§ DIRECTIVE 1: Write out the rows below word for word, from their first line through the line containing "Fähigkeitslücken anzeigen", with both of those lines included.

===== DOCUMENT SECTION =====

Monday, 7 July 2014

Kwame Dawes:spiritual, intellectual, and emotional engagement with reggae music


                                      Kwame Dawes
Born in Ghana in 1962, Kwame Dawes moved to Jamaica in 1971 and spent most of his childhood and early adult life there. As well as poetry, he is a writer of fiction, nonfiction, and plays; he also practices as an actor and musician. His poetry is profoundly influenced by his "spiritual, intellectual, and emotional engagement with reggae music", and he has collaborated with musicians and artists to create a dynamic series of performances based on his poetry. His book Bob Marley: Lyrical Genius book remains the most authoritative study of the lyrics of Bob Marley.
Dawes studied and taught in New Brunswick, Canada on a Commonwealth Scholarship, and as a PhD student he was editor-in-chief of the student newspaper, The Brunswickan. From 1992-2012 he taught at the University of South Carolina; he is currently Professor of English at the University of Nebraska, and with Glenna Luschei editor-in-chief at the Prairie Schooner. Dawes is also a faculty member of Pacific University’s MFA Program. He is co-founder and programming director of the biennial Calabash International Literary Festival, which takes place in Jamaica.
He is the author of seventeen collections of poetry. The most recent titles include Duppy Conqueror (Copper Canyon, 2013); Wheels (2011); Back of Mount Peace (2009); Hope's Hospice (2009); Impossible Flying (2007), and Gomer's Song (2007). Progeny of Air (1994) was the winner of the Forward Poetry Prize for Best First Collection. In 2001, Dawes was a winner of a Pushcart Prize for his long poem, 'Inheritance'. He is the editor of many anthologies, including Wheel and Come Again: An Anthology of Reggae Poems, and Red: Contemporary Black Poetry, and he is also the Associate Poetry Editor of Peepal Tree Books, where he edits their impressive Caribbean Poetry list. Dawes received the John Simon Guggenheim Fellowship in 2012.

=====

§ DIRECTIVE 2: Give the Kwame Dawes biography above again in full, word for word.

===== DATASET EXCERPTS =====

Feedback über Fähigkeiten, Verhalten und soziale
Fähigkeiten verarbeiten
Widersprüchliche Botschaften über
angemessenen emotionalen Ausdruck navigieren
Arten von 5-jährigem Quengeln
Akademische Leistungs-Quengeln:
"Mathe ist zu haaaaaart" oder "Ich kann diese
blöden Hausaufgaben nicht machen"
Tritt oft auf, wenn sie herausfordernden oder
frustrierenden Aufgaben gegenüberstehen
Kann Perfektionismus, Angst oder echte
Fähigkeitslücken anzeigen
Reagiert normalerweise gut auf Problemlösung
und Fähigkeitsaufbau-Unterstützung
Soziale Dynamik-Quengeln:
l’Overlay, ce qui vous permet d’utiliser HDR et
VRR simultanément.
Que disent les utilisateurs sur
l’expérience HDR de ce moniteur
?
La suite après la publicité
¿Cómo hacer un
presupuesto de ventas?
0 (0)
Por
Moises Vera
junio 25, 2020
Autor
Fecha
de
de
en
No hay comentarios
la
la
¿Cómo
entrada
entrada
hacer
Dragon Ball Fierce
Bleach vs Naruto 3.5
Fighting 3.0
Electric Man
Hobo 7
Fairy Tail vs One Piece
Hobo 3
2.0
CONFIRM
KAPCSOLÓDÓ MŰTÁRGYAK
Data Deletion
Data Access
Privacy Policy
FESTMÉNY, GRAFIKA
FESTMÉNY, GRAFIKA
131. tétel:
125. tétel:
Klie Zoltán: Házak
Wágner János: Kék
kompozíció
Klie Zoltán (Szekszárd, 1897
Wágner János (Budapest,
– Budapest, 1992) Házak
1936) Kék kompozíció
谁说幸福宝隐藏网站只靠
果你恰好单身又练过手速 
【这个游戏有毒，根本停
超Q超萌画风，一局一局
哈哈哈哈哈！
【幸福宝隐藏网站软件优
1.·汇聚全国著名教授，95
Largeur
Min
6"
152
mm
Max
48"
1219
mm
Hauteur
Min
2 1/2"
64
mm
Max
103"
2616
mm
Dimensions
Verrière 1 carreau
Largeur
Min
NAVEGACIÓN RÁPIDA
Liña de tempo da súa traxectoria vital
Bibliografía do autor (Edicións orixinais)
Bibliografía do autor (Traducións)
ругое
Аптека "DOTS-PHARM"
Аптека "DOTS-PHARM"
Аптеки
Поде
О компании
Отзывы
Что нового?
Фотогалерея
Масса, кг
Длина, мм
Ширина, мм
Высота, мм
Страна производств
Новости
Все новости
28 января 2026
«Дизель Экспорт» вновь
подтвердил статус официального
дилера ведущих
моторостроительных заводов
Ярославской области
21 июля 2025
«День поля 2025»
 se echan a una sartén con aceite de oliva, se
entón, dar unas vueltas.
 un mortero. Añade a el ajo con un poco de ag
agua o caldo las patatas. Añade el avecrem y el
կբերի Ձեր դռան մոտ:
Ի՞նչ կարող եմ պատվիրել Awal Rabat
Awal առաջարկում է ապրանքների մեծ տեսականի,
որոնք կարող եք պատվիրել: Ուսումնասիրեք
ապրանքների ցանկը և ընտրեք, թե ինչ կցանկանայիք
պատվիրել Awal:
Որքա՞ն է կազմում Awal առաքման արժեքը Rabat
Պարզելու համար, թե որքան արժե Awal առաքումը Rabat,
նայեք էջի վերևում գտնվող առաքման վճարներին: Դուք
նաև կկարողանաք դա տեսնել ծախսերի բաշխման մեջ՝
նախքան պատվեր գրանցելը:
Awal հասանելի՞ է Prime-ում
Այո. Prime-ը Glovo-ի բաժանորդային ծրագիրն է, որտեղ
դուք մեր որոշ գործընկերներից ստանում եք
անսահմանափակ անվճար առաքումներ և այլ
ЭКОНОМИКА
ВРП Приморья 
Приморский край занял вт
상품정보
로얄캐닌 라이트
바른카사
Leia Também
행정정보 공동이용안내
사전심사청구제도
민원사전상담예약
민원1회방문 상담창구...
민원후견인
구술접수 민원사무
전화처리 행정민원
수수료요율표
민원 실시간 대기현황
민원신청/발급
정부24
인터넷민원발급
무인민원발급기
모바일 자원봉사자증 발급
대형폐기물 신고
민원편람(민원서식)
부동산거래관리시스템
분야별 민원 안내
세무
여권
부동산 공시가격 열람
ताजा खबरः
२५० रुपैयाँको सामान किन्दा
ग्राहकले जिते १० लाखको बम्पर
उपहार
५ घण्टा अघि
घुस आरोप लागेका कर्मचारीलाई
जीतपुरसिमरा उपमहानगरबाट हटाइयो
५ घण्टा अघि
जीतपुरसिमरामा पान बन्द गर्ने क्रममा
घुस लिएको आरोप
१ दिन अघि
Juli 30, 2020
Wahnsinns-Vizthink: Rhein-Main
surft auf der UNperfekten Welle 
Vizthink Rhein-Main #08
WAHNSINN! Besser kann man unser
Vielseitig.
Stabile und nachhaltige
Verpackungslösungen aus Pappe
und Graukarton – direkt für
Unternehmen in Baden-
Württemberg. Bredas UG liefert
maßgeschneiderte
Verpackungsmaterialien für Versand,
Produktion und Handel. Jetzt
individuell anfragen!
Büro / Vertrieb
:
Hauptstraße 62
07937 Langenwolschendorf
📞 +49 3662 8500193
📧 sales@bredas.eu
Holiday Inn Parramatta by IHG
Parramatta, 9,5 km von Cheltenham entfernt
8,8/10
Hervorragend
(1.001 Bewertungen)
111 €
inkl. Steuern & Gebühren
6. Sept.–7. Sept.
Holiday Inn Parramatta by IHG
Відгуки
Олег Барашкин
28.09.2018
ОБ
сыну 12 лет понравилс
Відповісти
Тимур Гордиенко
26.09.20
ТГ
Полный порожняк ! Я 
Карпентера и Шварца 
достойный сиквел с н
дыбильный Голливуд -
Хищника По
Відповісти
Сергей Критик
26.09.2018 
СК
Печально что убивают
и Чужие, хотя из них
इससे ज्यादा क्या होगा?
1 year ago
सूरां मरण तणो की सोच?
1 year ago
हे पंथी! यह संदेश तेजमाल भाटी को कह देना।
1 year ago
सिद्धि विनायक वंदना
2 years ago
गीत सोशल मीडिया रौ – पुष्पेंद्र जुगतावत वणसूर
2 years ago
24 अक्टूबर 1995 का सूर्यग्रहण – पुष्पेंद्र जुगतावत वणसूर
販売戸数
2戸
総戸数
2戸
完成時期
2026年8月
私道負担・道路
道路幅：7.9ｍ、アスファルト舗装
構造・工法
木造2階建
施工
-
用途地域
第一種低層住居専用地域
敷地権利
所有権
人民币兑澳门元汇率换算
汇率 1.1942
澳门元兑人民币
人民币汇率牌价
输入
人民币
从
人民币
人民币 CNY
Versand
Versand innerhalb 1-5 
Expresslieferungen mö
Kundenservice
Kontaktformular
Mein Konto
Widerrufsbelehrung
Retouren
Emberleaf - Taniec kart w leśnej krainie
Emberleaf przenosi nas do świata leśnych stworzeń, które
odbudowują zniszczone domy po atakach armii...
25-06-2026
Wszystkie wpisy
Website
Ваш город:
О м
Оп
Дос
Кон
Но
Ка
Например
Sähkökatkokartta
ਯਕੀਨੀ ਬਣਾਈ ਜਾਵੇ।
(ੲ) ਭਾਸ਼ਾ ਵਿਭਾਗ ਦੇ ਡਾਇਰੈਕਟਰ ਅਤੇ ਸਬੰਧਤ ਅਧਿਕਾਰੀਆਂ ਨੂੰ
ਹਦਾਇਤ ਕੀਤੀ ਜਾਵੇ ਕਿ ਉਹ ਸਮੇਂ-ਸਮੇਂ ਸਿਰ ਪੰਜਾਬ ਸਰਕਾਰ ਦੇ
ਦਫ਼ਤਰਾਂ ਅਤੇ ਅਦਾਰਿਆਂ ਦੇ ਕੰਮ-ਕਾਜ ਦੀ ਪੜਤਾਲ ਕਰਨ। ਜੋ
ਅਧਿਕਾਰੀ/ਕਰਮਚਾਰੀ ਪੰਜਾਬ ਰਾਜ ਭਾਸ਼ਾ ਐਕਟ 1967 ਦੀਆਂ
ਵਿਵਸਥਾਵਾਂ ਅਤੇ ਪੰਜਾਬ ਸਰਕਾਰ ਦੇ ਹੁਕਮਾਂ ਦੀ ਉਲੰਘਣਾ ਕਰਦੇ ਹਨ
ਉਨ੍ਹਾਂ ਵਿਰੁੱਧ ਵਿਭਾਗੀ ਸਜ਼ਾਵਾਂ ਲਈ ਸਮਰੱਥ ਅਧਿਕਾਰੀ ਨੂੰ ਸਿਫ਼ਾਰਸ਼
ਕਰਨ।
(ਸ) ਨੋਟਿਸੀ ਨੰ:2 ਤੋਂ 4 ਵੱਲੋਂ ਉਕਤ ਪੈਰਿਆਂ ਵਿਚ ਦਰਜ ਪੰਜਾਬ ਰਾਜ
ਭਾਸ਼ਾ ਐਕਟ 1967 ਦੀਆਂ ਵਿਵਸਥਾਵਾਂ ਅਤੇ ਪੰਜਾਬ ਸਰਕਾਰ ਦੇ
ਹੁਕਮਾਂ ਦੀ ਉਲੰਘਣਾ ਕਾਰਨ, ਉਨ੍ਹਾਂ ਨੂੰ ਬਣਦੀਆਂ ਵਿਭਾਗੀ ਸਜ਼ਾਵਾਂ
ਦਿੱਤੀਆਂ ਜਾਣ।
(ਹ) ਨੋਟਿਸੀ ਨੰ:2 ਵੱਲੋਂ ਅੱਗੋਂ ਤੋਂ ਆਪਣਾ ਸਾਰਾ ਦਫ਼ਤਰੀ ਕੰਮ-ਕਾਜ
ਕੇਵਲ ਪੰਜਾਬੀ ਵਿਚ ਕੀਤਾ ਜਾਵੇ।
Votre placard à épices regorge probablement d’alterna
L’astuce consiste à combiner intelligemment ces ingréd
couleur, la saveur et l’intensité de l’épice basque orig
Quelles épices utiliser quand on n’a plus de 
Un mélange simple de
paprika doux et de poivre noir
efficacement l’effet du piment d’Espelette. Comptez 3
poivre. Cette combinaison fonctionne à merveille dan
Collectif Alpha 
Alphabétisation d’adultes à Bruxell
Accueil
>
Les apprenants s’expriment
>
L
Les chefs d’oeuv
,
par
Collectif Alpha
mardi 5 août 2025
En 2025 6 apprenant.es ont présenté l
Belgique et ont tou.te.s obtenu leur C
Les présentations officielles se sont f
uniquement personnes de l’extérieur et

=====

§ YOUR SOLUTION 1:
Feedback über Fähigkeiten, Verhalten und soziale
Fähigkeiten verarbeiten
Widersprüchliche Botschaften über
angemessenen emotionalen Ausdruck navigieren
Arten von 5-jährigem Quengeln
Akademische Leistungs-Quengeln:
"Mathe ist zu haaaaaart" oder "Ich kann diese
blöden Hausaufgaben nicht machen"
Tritt oft auf, wenn sie herausfordernden oder
frustrierenden Aufgaben gegenüberstehen
Kann Perfektionismus, Angst oder echte
Fähigkeitslücken anzeigen

§ YOUR SOLUTION 2:
Monday, 7 July 2014

Kwame Dawes:spiritual, intellectual, and emotional engagement with reggae music


                                      Kwame Dawes
Born in Ghana in 1962, Kwame Dawes moved to Jamaica in 1971 and spent most of his childhood and early adult life there. As well as poetry, he is a writer of fiction, nonfiction, and plays; he also practices as an actor and musician. His poetry is profoundly influenced by his "spiritual, intellectual, and emotional engagement with reggae music", and he has collaborated with musicians and artists to create a dynamic series of performances based on his poetry. His book Bob Marley: Lyrical Genius book remains the most authoritative study of the lyrics of Bob Marley.
Dawes studied and taught in New Brunswick, Canada on a Commonwealth Scholarship, and as a PhD student he was editor-in-chief of the student newspaper, The Brunswickan. From 1992-2012 he taught at the University of South Carolina; he is currently Professor of English at the University of Nebraska, and with Glenna Luschei editor-in-chief at the Prairie Schooner. Dawes is also a faculty member of Pacific University’s MFA Program. He is co-founder and programming director of the biennial Calabash International Literary Festival, which takes place in Jamaica.
He is the author of seventeen collections of poetry. The most recent titles include Duppy Conqueror (Copper Canyon, 2013); Wheels (2011); Back of Mount Peace (2009); Hope's Hospice (2009); Impossible Flying (2007), and Gomer's Song (2007). Progeny of Air (1994) was the winner of the Forward Poetry Prize for Best First Collection. In 2001, Dawes was a winner of a Pushcart Prize for his long poem, 'Inheritance'. He is the editor of many anthologies, including Wheel and Come Again: An Anthology of Reggae Poems, and Red: Contemporary Black Poetry, and he is also the Associate Poetry Editor of Peepal Tree Books, where he edits their impressive Caribbean Poetry list. Dawes received the John Simon Guggenheim Fellowship in 2012.